As below, I would like it if you could just get rid of this branch,
and restrict this prctl to operating on the current process.

> + }
> + rcu_read_unlock();
> + return error;
> +}
> +
> +/*
> + * Returns true if current's euid is same as p's uid or euid,
> + * or has CAP_SYS_ADMIN.
> + *
> + * Called with rcu_read_lock, creds are safe.
> + *
> + * Adapted from set_one_prio_perm().
> + */
> +static bool set_predump_signal_perm(struct task_struct *p)
> +{
> + const struct cred *cred = current_cred(), *pcred = __task_cred(p);
> +
> + return uid_eq(pcred->uid, cred->euid) ||
> + uid_eq(pcred->euid, cred->euid) ||
> + capable(CAP_SYS_ADMIN);
> +}

This permission check permits fiddling with other processes in
scenarios where kill() wouldn't let you send signals (specifically, if
you control the EUID of the target task).
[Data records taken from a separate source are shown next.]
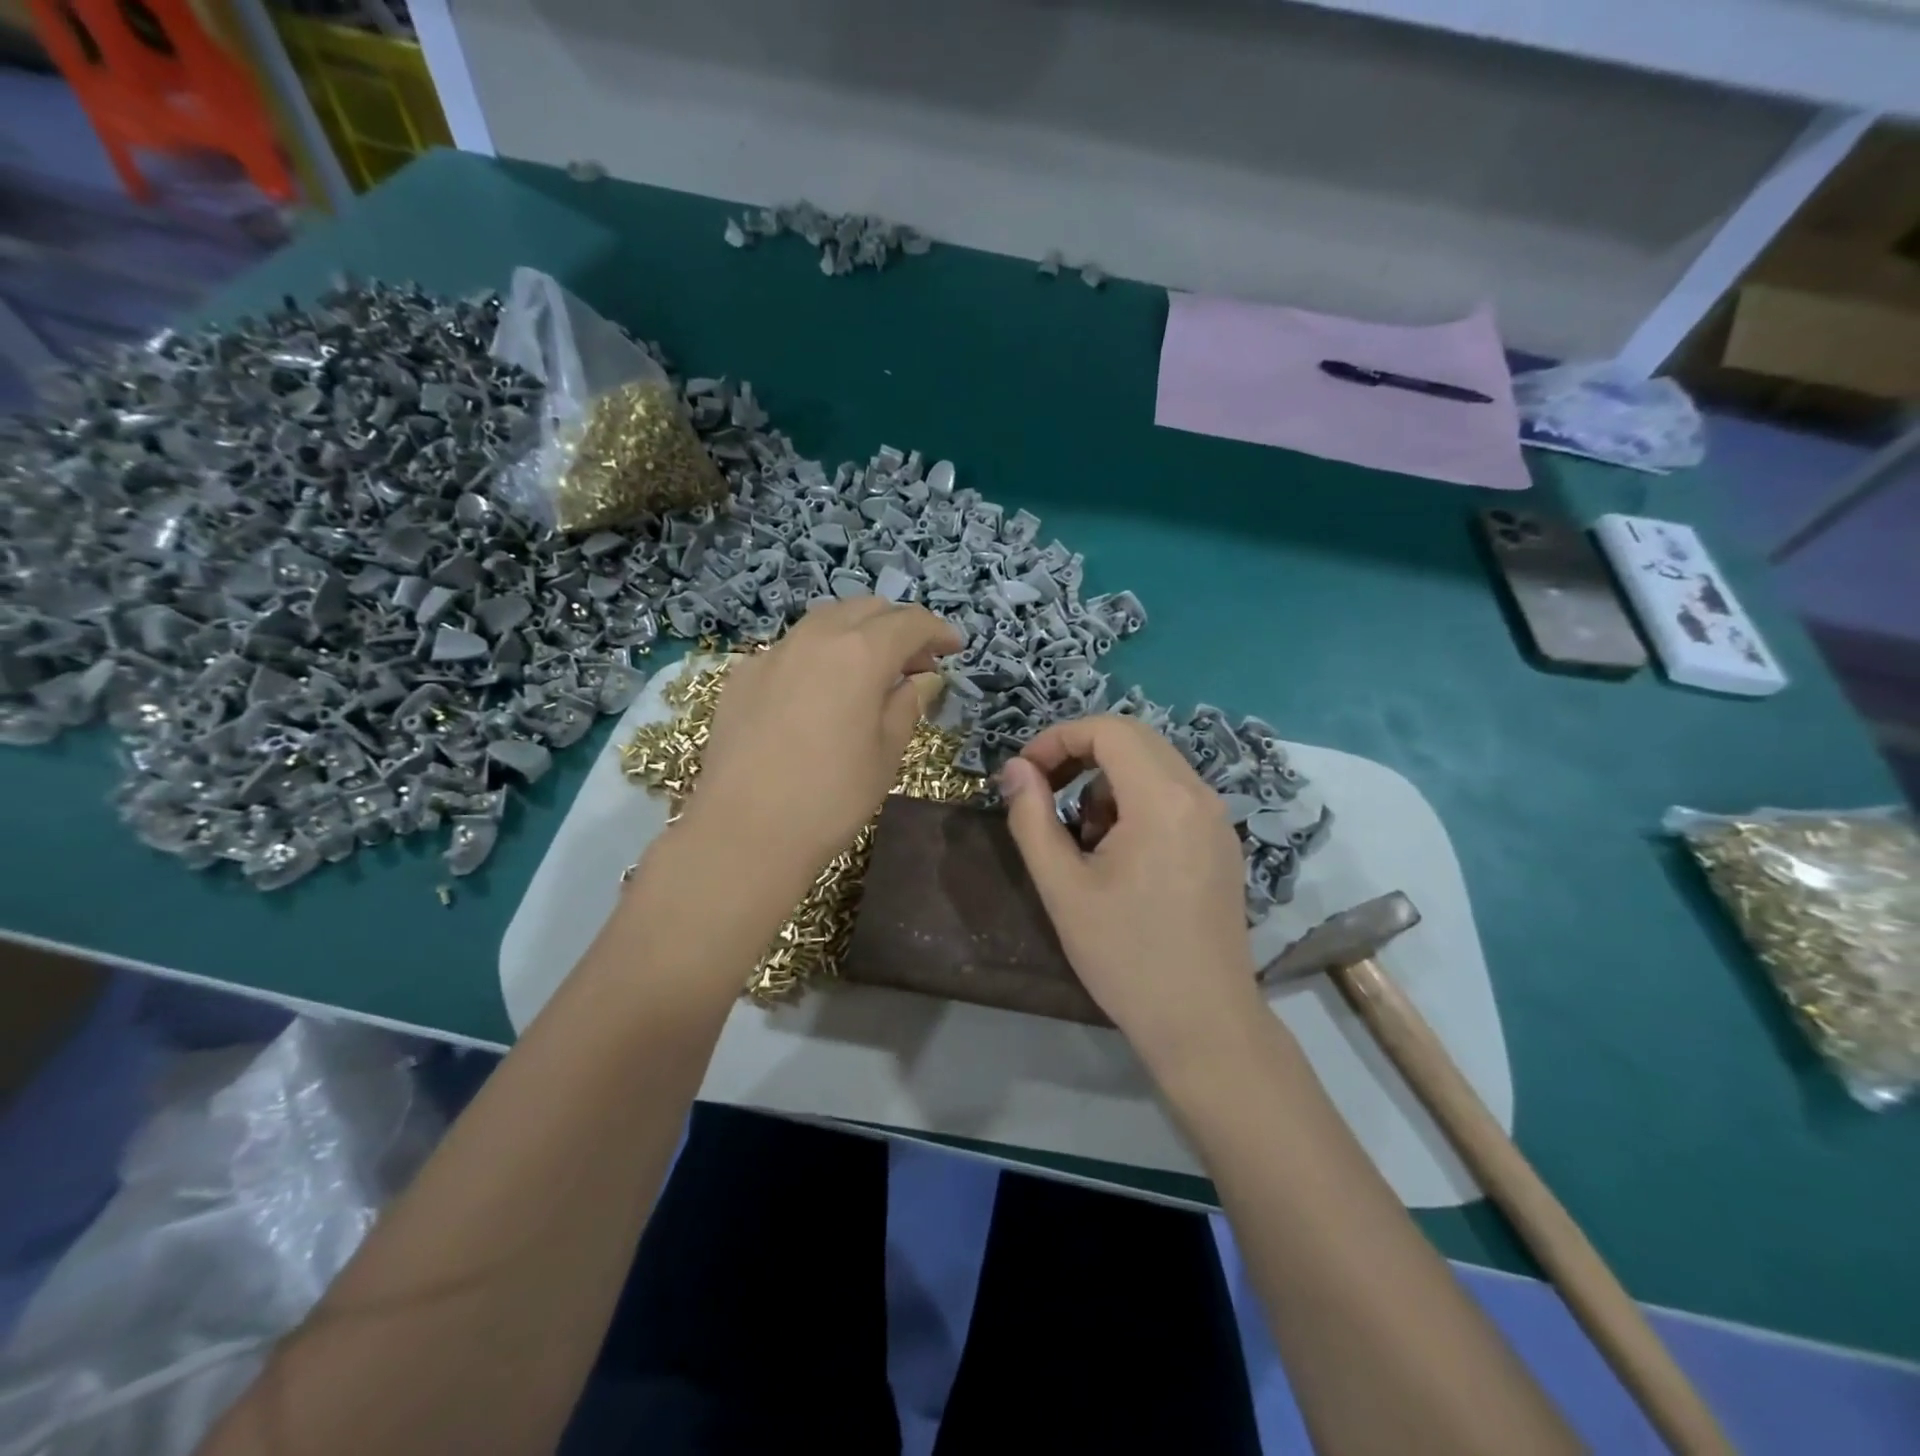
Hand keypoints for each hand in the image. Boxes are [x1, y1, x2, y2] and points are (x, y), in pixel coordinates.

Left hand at [683, 599, 961, 889]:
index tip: (954, 648)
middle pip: (865, 609)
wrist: (744, 832)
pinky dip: (818, 655)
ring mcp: (772, 654)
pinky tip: (819, 692)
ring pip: (824, 621)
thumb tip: (923, 679)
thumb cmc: (831, 798)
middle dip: (897, 626)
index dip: (937, 630)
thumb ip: (907, 705)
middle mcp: (815, 639)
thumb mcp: (886, 754)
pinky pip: (791, 649)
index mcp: (860, 654)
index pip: (908, 622)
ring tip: (870, 671)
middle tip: (915, 663)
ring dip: (856, 633)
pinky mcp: (742, 676)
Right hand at [999, 715, 1262, 1069]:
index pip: (1108, 730)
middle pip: (1135, 739)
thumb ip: (1032, 818)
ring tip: (1083, 838)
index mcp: (1163, 799)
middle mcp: (1199, 795)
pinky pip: (1173, 796)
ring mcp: (1218, 820)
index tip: (1025, 773)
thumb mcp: (1062, 887)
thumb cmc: (1125, 956)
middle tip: (1045, 792)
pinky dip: (1136, 802)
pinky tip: (1120, 855)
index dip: (1058, 739)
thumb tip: (1015, 769)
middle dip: (1081, 754)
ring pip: (1154, 766)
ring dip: (1108, 781)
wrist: (1203, 1023)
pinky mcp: (1222, 844)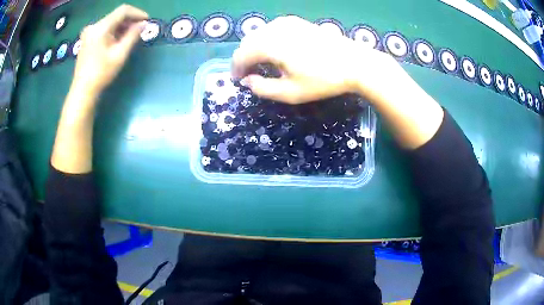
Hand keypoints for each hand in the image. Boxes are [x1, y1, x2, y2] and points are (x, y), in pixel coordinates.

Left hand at [71, 4, 147, 96]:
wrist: (82, 91)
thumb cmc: (101, 73)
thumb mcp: (120, 54)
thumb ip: (132, 36)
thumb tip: (144, 24)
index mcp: (101, 27)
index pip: (123, 11)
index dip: (137, 13)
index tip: (147, 20)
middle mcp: (93, 26)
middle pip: (116, 16)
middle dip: (129, 21)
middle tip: (140, 30)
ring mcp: (89, 33)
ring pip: (110, 22)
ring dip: (122, 27)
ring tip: (131, 36)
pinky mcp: (87, 39)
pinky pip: (104, 29)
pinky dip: (113, 32)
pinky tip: (118, 40)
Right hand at [232, 16, 400, 103]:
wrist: (354, 63)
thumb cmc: (323, 80)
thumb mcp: (291, 93)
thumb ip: (263, 89)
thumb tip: (247, 81)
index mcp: (270, 45)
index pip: (241, 55)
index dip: (236, 69)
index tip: (238, 81)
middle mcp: (274, 29)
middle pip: (248, 42)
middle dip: (244, 58)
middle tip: (249, 74)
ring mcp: (286, 22)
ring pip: (259, 34)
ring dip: (255, 49)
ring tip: (262, 64)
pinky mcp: (296, 22)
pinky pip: (272, 29)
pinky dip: (267, 40)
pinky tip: (276, 51)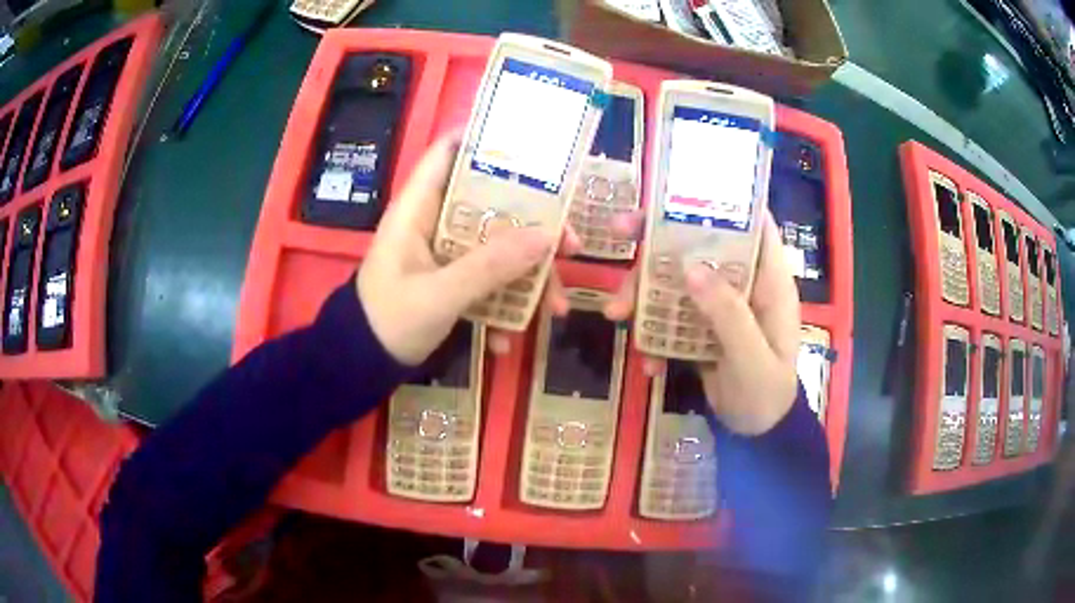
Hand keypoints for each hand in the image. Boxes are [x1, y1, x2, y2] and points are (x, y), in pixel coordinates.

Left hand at [357, 131, 555, 365]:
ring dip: (529, 274)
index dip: (485, 140)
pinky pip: (488, 279)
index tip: (536, 149)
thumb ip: (489, 266)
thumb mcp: (438, 295)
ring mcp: (445, 253)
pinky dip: (504, 305)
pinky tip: (507, 340)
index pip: (447, 152)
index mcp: (418, 208)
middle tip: (570, 245)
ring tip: (557, 308)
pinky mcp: (452, 280)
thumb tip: (548, 236)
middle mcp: (434, 222)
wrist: (362, 366)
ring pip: (497, 246)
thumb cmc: (388, 321)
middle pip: (490, 203)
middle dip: (533, 224)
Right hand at [608, 211, 800, 435]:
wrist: (756, 434)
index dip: (724, 200)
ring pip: (677, 278)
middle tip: (619, 231)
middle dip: (660, 238)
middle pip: (703, 244)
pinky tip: (648, 363)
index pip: (753, 224)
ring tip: (615, 315)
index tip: (680, 189)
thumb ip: (728, 315)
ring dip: (643, 292)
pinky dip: (653, 333)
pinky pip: (670, 316)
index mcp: (768, 280)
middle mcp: (743, 282)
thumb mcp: (752, 359)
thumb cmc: (767, 395)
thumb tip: (690, 267)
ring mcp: (719, 304)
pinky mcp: (700, 326)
That worries me. Also,
kill() is subject to LSM checks (see check_kill_permission()), but
this interface isn't. I would really prefer it if you could amend this
so that you can only operate on the current task, and get rid of this
permission check.

[...]
> SYSCALL_DEFINE5(prctl, int, option, unsigned long, arg2, unsigned long, arg3,
> unsigned long, arg4, unsigned long, arg5)
> {
> @@ -2476,6 +2546,13 @@ int __weak arch_prctl_spec_ctrl_set(struct task_struct *t, unsigned long which,
> return -EINVAL;
> error = arch_prctl_spec_ctrl_set(me, arg2, arg3);
> break;
> + case PR_SET_PREDUMP_SIG:
> + error = prctl_set_predump_signal(me, (pid_t)arg2, (int)arg3);
> + break;
> + case PR_GET_PREDUMP_SIG:
> + error = prctl_get_predump_signal(me, (pid_t)arg2,
> + (int __user *)arg3);
> + break;

New prctl() calls should check that the unused arguments are zero, in
order to make it possible to safely add more flags in the future.